> **TASK GOAL**
Report how many lines in the entries below contain the string "series". Give only the number.

> **SOURCE DATA**
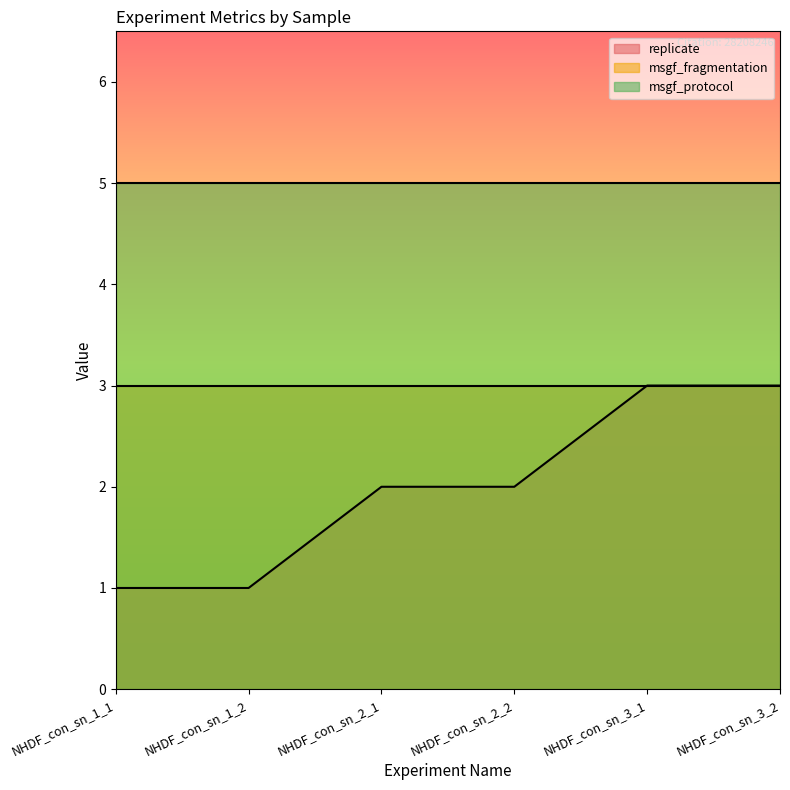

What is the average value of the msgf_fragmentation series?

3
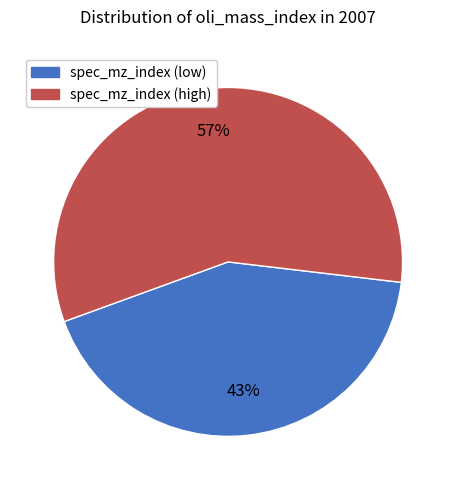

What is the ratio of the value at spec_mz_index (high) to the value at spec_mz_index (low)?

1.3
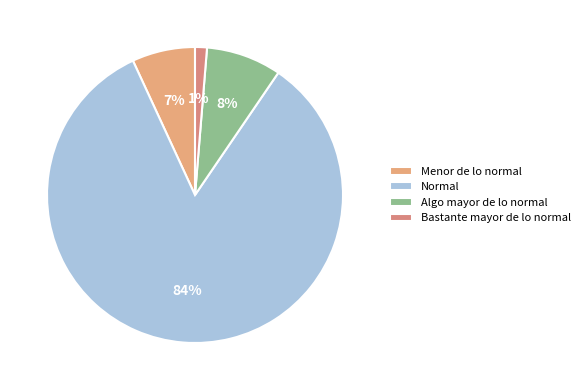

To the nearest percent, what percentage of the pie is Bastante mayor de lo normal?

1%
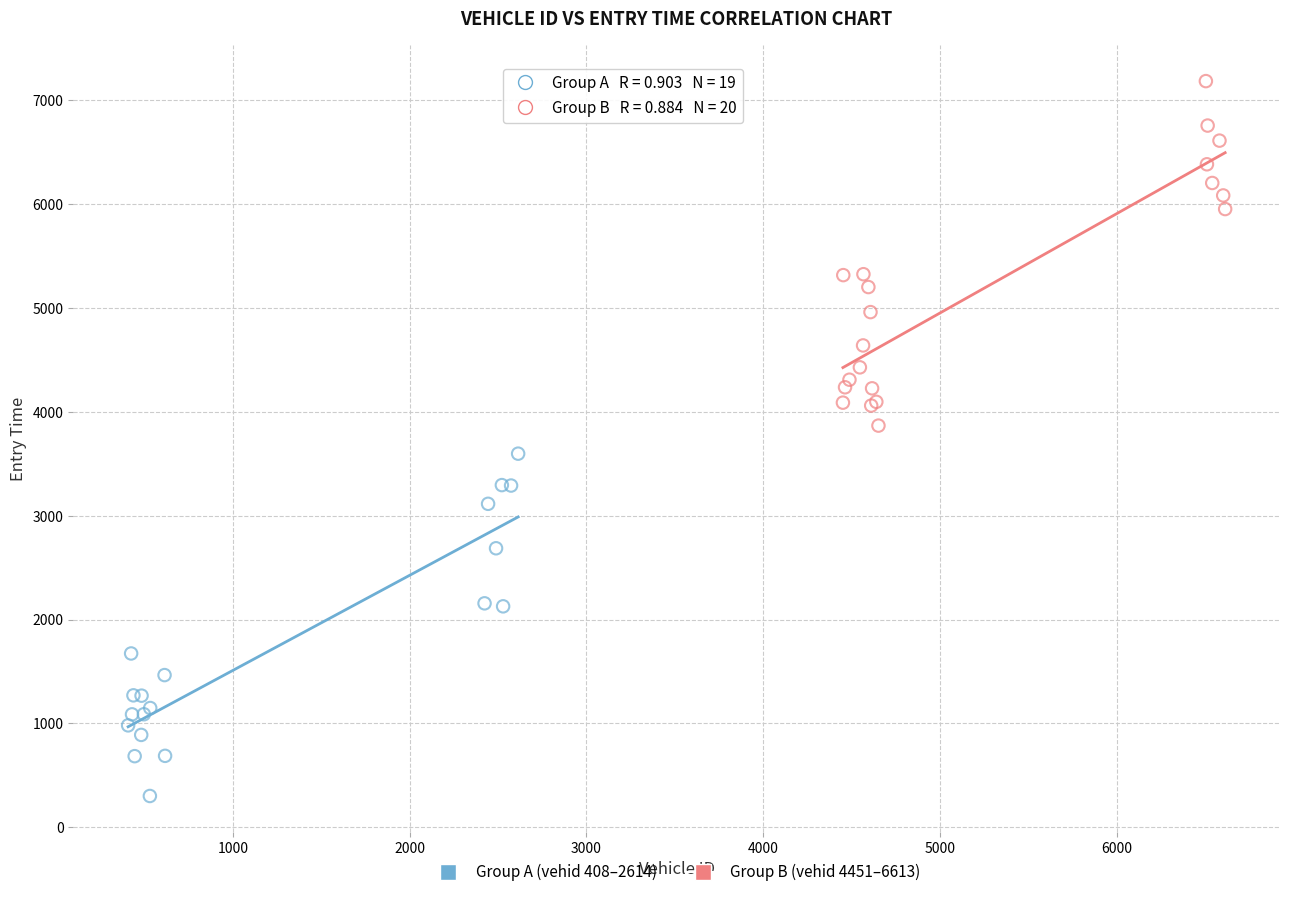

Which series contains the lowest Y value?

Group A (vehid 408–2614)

> **TASK RESPONSE**
2